CONSIGNE 1: D'après le texte sur Jéhan Rictus, qui publie un roman sur sa vie en 1930 ?

EXTRAIT DU DOCUMENT:
___

Jéhan Rictus, poète des pauv’s tits fan-fans, les p’tits bonshommes, qu’a pas d’bécots ni d’suc’s de pomme, mais qu’a l’jus d’triqu’ pour sirop d’gomme…

Jéhan Rictus, portrait de Théophile Alexandre Steinlen (1859-1923)

Merd’ ! V’là l’Hiver et ses dur’tés,

V’là l’moment de n’pus s’mett’ à poils :

V’là qu’ceuss’ qui tienn’t la queu’ d’la poële

Dans l’Midi vont s’carapater !

                       *

V’là l’temps ousque jusqu’en Hanovre

Et d’Gibraltar au cap Gris-Nez,

Les Borgeois, l’soir, vont plaind’ les Pauvres

Au coin du feu… après dîner !

Jéhan Rictus, extrait du poème L’Hiver, dans les Soliloques du Pauvre,  1897.

Il est bien difficile de décrire la vie de Jéhan Rictus, tant elle est nimbée de mystère… Mystère entretenu par ses admirateurs, et dont lui-même savait se parer, pour entretenir sa propre légende, auprès de ses lecteurs et de ses mécènes. Et il est volontiers amateur de canulars insensés ! Et son amie Jeanne Landre, qui publie un roman sur sa vie, en 1930, participe volontiers à cette farce, faisant de lui le fils d’un comte et maréchal de France, Jacques Randon, sans doute en réalité un lointain cousin de sa mère.

Chantre de l’argot et poète de la misère, qu’on dit volontiers anarchiste, il est né à Boulogne. Gabriel Randon est enfant naturel, et aucun de ses deux parents ne l’ont reconnu, faisant courir les rumeurs sur son origine… Fils d’un aristocrate anglais ? Fils d’une marquise écossaise ? Les nombreuses versions de sa vie fleurent bon le romanesque et le rocambolesque ! Et ces rumeurs, dont certaines émanent de ses détracteurs, continuent de se propager, ce qui n’aurait sans doute pas manqué de l’amuser.

___

Enregistrements de boîtes d'éléments:
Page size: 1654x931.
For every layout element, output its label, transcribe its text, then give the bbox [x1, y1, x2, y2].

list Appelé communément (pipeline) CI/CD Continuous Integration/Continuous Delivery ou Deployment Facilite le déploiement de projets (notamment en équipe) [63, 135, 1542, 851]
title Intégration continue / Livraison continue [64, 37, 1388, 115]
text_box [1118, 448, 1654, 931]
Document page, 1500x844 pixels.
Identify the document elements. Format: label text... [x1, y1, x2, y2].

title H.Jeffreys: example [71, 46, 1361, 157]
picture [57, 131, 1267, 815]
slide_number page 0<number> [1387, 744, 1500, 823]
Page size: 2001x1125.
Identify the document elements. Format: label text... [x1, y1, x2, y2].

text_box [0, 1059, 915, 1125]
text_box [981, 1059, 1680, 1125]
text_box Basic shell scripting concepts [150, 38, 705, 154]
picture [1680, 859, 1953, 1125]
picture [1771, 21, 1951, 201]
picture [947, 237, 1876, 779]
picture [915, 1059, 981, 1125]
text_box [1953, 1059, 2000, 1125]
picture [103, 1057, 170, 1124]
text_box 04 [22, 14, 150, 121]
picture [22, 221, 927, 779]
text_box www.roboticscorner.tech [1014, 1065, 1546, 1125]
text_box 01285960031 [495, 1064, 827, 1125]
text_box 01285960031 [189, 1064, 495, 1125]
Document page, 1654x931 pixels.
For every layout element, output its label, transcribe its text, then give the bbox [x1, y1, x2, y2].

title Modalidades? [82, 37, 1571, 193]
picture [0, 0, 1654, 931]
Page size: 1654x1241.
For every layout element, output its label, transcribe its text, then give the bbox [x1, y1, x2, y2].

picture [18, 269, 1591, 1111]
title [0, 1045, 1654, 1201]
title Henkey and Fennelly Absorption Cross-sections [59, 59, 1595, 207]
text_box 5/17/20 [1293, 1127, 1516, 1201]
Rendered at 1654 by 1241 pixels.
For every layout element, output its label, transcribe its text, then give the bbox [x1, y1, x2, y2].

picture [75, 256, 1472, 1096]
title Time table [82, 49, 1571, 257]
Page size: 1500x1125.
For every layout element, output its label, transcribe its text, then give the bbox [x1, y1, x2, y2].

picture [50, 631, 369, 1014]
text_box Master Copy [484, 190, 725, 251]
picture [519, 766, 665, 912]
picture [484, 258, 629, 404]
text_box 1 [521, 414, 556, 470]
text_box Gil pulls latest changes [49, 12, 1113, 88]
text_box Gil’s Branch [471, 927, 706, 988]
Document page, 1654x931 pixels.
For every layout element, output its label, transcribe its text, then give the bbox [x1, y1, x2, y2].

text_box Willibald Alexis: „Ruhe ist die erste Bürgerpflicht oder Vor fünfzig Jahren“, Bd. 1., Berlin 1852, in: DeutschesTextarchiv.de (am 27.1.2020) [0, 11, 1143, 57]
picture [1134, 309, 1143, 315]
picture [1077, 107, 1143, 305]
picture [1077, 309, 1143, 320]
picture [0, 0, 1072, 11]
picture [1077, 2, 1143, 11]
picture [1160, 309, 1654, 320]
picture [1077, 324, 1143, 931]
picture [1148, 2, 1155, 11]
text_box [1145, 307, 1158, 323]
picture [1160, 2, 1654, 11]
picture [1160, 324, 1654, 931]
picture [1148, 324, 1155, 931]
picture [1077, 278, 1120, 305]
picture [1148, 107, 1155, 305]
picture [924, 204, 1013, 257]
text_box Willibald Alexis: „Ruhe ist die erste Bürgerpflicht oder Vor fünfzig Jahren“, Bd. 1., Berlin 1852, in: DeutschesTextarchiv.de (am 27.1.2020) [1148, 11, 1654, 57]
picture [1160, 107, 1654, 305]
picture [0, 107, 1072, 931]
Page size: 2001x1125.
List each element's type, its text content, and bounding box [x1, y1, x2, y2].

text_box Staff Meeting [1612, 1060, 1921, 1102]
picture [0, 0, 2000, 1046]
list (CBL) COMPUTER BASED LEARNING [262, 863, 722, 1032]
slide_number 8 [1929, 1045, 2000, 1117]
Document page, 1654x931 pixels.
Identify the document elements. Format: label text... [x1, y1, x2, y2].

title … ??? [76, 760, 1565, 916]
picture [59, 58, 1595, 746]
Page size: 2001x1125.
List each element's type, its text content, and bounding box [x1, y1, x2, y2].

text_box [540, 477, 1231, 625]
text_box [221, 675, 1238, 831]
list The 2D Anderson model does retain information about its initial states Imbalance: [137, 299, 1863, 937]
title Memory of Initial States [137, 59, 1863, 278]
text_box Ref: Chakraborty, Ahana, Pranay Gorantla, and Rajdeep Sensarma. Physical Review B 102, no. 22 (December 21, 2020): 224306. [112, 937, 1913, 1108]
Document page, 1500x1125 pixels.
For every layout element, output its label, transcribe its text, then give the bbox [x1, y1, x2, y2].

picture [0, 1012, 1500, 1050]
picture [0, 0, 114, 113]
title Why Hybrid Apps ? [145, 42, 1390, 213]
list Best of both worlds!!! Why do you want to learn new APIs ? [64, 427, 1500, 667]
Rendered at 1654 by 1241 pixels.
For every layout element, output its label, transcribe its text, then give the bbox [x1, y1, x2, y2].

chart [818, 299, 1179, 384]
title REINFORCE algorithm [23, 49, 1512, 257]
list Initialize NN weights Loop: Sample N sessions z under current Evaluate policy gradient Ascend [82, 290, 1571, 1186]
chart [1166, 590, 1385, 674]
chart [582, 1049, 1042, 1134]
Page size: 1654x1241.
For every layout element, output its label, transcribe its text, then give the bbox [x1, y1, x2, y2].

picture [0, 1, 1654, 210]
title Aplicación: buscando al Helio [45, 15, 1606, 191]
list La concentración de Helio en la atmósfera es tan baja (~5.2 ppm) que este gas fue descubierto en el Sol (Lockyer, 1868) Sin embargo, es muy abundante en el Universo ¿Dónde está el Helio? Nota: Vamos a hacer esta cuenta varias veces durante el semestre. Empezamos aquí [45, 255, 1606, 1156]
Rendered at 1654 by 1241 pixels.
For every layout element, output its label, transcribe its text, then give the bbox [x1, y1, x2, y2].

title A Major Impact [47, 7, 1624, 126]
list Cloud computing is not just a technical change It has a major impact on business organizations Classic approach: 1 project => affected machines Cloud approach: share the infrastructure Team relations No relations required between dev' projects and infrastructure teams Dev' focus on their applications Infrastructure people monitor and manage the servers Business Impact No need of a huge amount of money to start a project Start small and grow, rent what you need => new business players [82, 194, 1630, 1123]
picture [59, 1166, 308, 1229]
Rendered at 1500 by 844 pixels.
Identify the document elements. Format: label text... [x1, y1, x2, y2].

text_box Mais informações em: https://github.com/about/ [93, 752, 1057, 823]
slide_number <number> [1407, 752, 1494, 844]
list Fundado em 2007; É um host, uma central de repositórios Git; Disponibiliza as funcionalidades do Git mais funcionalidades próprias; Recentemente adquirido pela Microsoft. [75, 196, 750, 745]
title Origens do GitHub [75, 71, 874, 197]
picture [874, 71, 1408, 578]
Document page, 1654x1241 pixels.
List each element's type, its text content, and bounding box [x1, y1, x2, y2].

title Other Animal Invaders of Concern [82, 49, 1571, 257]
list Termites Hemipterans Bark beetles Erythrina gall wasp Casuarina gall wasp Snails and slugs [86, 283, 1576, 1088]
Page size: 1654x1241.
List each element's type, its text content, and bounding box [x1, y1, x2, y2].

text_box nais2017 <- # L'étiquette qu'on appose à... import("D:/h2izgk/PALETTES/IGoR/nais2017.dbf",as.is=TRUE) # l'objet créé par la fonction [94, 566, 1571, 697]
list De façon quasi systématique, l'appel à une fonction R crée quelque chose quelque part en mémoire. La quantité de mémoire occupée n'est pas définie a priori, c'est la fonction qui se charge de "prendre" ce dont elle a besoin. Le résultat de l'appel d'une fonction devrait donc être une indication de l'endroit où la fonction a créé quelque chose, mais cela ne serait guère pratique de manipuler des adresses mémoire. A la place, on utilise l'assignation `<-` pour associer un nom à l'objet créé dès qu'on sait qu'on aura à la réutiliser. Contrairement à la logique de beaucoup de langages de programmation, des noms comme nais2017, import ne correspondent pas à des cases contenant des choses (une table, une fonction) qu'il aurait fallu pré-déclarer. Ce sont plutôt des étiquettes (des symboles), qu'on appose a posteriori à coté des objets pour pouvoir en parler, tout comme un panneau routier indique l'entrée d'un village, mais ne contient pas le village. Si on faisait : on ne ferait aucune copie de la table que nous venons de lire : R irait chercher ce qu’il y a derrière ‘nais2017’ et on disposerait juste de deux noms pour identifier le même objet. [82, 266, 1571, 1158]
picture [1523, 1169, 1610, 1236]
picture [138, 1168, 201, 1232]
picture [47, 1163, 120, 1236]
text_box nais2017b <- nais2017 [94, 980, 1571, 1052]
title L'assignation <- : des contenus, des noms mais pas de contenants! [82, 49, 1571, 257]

___

CONSIGNE 2: Dans les enregistrements, mets en forme de tableau Markdown les lignes qui vont de celle contenant "Document page, 1500x1125 pixels." jusqu'à celle contenant "title Why Hybrid Apps ? [145, 42, 1390, 213]", ces deux lignes comprises et sans les lignes vides. Utilise les colonnes Numéro et Ligne d'enregistrement.

RÉPONSE 1: Son amie Jeanne Landre.

RÉPONSE 2:
| Numéro | Ligne d'enregistrement |
|---|---|
| 1 | Document page, 1500x1125 pixels. |
| 2 | For every layout element, output its label, transcribe its text, then give the bbox [x1, y1, x2, y2]. |
| 3 | picture [0, 1012, 1500, 1050] |
| 4 | picture [0, 0, 114, 113] |
| 5 | title Why Hybrid Apps ? [145, 42, 1390, 213] |